Это не здесь. Здесь никто не говорит! Некому здесь говорить! Это… это просто я вспомнил! Это первого сентября, в школе! Так Кот говорит! Говорил…
Надо уши закрыть. Ладонями. А глаза открыть, да, открыть глаза!
Вот. Вот, ничего тут такого. Просто темно. И витрины, просто. Уроды. В витринах. Заспиртованные. Неживые.
– Уроды?!
Откуда шепот? Я же зажал уши!
Я не слышу. Ничего не слышу, вот так.
Чье-то дыхание на щеке; резкий, аптечный запах бьет в нос. А может, не аптечный? До ужаса мерзкий. Мертвый.
Я ничего не боюсь. Они же не живые.
…Они не мертвые?!
В ладонь – влажное. Похоже на нос. На два носа. Как у той двухголовой косули…
– Смыш-шленый мальчик!.. – шепчет… косуля?!
– Мне все же уш-шко…
– Незачем тянуть! – резкий голос, резкий толчок в спину.

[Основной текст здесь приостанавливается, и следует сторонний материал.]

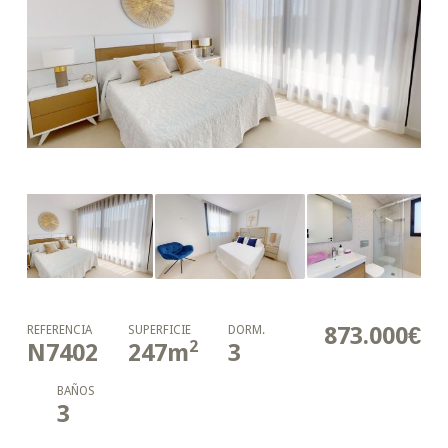
873.000€
REFERENCIA
SUPERFICIE
DORM.
2
N7402
247
m
3
BAÑOS
3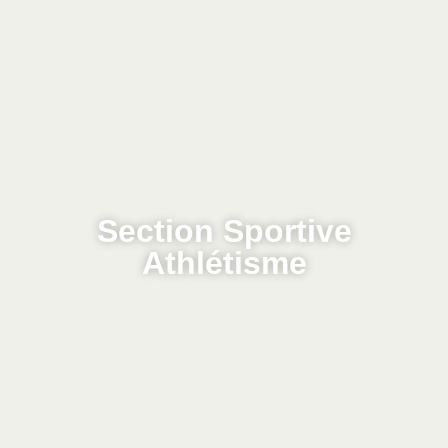
Section Sportive
Athlétisme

Шаг вперед, прямо к витрине с одноглазой головой, она улыбается, подмигивает, открывает черный рот…
– Мне, мне глазки! Глазки! – сзади, визгливым женским голосом.
Мама! Мама, прошу тебя! Мама-а!
Смех. Шелест. Шуршание.
– Трус-сишь, малыш-ш…
Помогите, кто-нибудь, спасите меня от них!!!
Витрина прямо перед глазами, вот сейчас я упаду в нее, она расколется, и эта голова…
Теплые, живые руки обхватывают меня. Кто-то живой. Мама… мама?
– Пшли прочь! – не мама, голос мужской, живой, сердитый голос. Может быть, это сторож? Пусть это будет сторож!
Я оборачиваюсь, смотрю на него. Черты расплываются, вижу только бородку, усы, темные блестящие глаза. И улыбку.
– Не бойся. Они тебя не тронут, пока я с тобой.
Я верю ему. С ним – безопасно. Он не подпустит их больше. Никогда!
– Ты останешься со мной навсегда?
– Конечно, малыш. Теперь мы всегда будем вместе, – обещает он, улыбается, гладит меня по голове.
Его рука большая и надежная, а глаза – теплые и веселые.
Страх отступает, прячется под шкафы и витрины и оттуда молчит. Ждет.
Не дождется.
Я беру его за руку, хочу спросить: как тебя зовут?..
Не успеваю: где-то далеко бьют часы.
Полночь.
Бьют куранты на Петропавловском соборе[31]. А я сам – в Кунсткамере, и мне восемь. И сейчас я опять проснусь, так и не разглядев лица своего спасителя… или своего чудовища, которое всегда со мной?